→ **INPUT**:

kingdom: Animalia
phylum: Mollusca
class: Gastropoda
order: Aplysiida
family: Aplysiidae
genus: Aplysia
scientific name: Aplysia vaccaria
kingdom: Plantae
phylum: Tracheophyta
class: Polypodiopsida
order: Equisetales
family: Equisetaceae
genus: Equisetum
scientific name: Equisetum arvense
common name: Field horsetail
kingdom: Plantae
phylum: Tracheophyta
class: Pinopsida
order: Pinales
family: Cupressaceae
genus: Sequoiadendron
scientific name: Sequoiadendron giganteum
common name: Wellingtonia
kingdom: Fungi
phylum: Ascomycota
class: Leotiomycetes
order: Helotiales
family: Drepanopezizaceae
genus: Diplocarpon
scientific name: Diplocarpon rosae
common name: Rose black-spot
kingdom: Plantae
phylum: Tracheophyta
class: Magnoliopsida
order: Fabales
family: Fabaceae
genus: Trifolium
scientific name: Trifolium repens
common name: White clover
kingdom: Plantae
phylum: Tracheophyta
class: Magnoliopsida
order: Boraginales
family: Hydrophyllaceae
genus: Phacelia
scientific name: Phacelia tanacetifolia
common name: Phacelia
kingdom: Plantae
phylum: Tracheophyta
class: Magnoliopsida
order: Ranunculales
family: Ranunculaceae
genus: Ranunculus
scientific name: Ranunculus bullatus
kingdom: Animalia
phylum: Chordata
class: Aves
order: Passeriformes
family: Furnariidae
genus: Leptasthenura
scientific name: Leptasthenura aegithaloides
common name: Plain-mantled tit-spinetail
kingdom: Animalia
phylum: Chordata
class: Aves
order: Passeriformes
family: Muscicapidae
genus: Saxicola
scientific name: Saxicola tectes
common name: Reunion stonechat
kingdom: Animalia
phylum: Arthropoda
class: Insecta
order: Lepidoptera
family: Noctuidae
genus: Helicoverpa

→ **GIVEN PROBLEM**: Give the lines of the listing above as a JSON list of strings, one string per line with blank lines omitted, beginning with the line that contains "order: Ranunculales" and continuing through the end of the listing.

→ **RESULT FOR THIS EXERCISE**:
[
  "order: Ranunculales",
  "family: Ranunculaceae",
  "genus: Ranunculus",
  "scientific name: Ranunculus bullatus",
  "kingdom: Animalia",
  "phylum: Chordata",
  "class: Aves",
  "order: Passeriformes",
  "family: Furnariidae",
  "genus: Leptasthenura",
  "scientific name: Leptasthenura aegithaloides",
  "common name: Plain-mantled tit-spinetail",
  "kingdom: Animalia",
  "phylum: Chordata",
  "class: Aves",
  "order: Passeriformes",
  "family: Muscicapidae",
  "genus: Saxicola",
  "scientific name: Saxicola tectes",
  "common name: Reunion stonechat",
  "kingdom: Animalia",
  "phylum: Arthropoda",
  "class: Insecta",
  "order: Lepidoptera",
  "family: Noctuidae",
  "genus: Helicoverpa"
]